Democracia con dificultades


Por Dominique Moisi, 18/01/2012

¿Será el tiempo democrático demasiado lento para reaccionar ante las crisis y demasiado corto para hacer planes a largo plazo?

En una época de crisis económica y social cada vez más profunda en muchas de las democracias ricas del mundo, esa pregunta resulta sumamente pertinente. En Italia, por ejemplo, el Primer Ministro, Mario Monti, tiene la necesaria y legítima ambición de llevar a cabo una reforma completa. Es a un tiempo competente y honrado, pero afronta un impedimento casi estructural: mientras que en tiempos los dirigentes tenían tres años para convencer a los votantes de los beneficios de sus políticas, ahora disponen de tres horas para convencer a los mercados financieros de que respalden su criterio.

Atrapado entre los legisladores italianos, que, en lo más profundo de su ser, no entienden ese cambio, y los mercados, que buscan certidumbres casi inmediatas, ¿podrá Monti transcender su prudencia natural y actuar con la suficiente claridad y determinación?

También en los Estados Unidos, el sistema político se está volviendo cada vez más disfuncional. El filósofo político Francis Fukuyama llega hasta el extremo de decir que la “vetocracia” podría triunfar sobre la democracia, independientemente de quién gane las elecciones presidenciales de 2012. En la actualidad, la separación de poderes, principio establecido por los fundadores de los EE.UU. bajo la influencia de filósofos como Montesquieu, está conduciendo casi a la parálisis.

Las democracias padecen las consecuencias no sólo de la lentitud con la que reaccionan en los momentos de crisis, sino también de la dificultad que afrontan al proyectarse en el futuro y planificar a largo plazo. A ambos lados del Atlántico, los dirigentes políticos saben lo que deben hacer para sus países, pero no cómo ser reelegidos, si lo ponen en práctica. Parecen estructuralmente condenados al cortoplacismo.

Pero no es porque las democracias tengan un “problema de tiempo” por lo que algunos piensan que su hora ha pasado. China está orgullosa –y con razón– de poder proyectarse en el siglo XXII, pero debe esa cualidad de pensamiento a largo plazo mucho más a su cultura que a la naturaleza de su sistema político. Los chinos piensan a largo plazo porque son chinos, no porque no sean demócratas.

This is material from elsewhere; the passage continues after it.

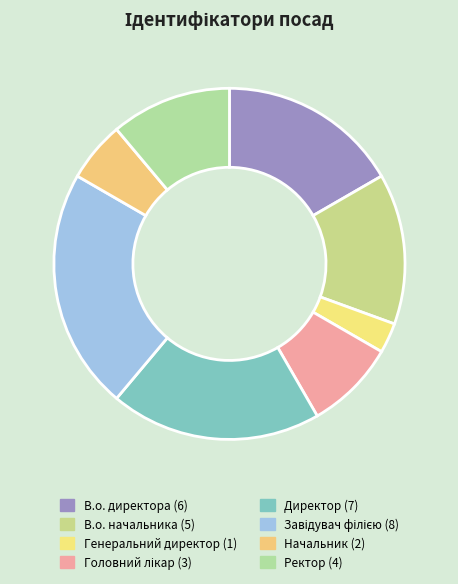

To the nearest percent, what is the combined percentage of Начальник and В.о. начальника?

19%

Naturalmente, los dirigentes chinos pueden reaccionar ante los acontecimientos sin preocuparse demasiado de la opinión pública china. Al fin y al cabo, la gran mayoría de los chinos no sueñan con la democracia, aun cuando esté surgiendo algo así como una sociedad civil y creando nuevos intereses y demandas que ya no se pueden controlar ni manipular totalmente, como en el pasado.

Pero ésa es precisamente la debilidad de los regímenes no democráticos en una época mundial dominada por la transparencia: ¿quién sueña con llegar a ser un ciudadano chino o incluso un ciudadano de Singapur? A raíz de la sucesión hereditaria de Corea del Norte, los pensadores estratégicos subrayan y con razón el papel decisivo de China en la forja del futuro de esa península, pero, pese a las escenas de histeria que siguieron a la muerte del “Gran Dirigente” Kim Jong-il, la mayoría de los norcoreanos probablemente sueñen con unirse a la democrática Corea del Sur (aun cuando muchos surcoreanos teman esa perspectiva).

Puede que la mayoría de los chinos no quieran ser gobernados como occidentales, pero sería un error dar por sentado que su única ambición es la de gastar como occidentales. Cuanto más éxito tengan, más individualistas se volverán y más aspirarán a que quienes los gobiernen los respeten y los tengan en cuenta.

En cambio, si se aminora el crecimiento económico de China, cosa probable en los próximos años, las protestas contra la corrupción, causa de fragilidad para cualquier régimen, aumentarán. De hecho, es importante tener presente que, antes de la próxima transición en la dirección de China, sólo se ha elegido a quiénes ocuparán los dos máximos cargos y, además, mediante un proceso de unción gradual por unas cien personas, como máximo.

La crisis actual de los países avanzados, que muy bien podría propiciar una recesión mundial (si no está haciéndolo ya), no sólo revela las numerosas enfermedades de los regímenes democráticos, sino que, además, hace de incubador y acelerador de ellas, y, sin embargo, la crisis puede llegar a tener unas repercusiones aún mayores en los sistemas no democráticos que parecen más eficientes, pero, en realidad, son mucho más frágiles. Lo vemos en el malestar en aumento tanto en Rusia como en China.

Al contrario de lo que se podría pensar, la democracia es más resistente que las otras opciones a largo plazo. Así seguirá siendo mientras los demócratas sigan convencidos de ello. Los modelos no democráticos no pueden ser una amenaza de verdad para la democracia. Sólo el mal comportamiento de los demócratas puede serlo.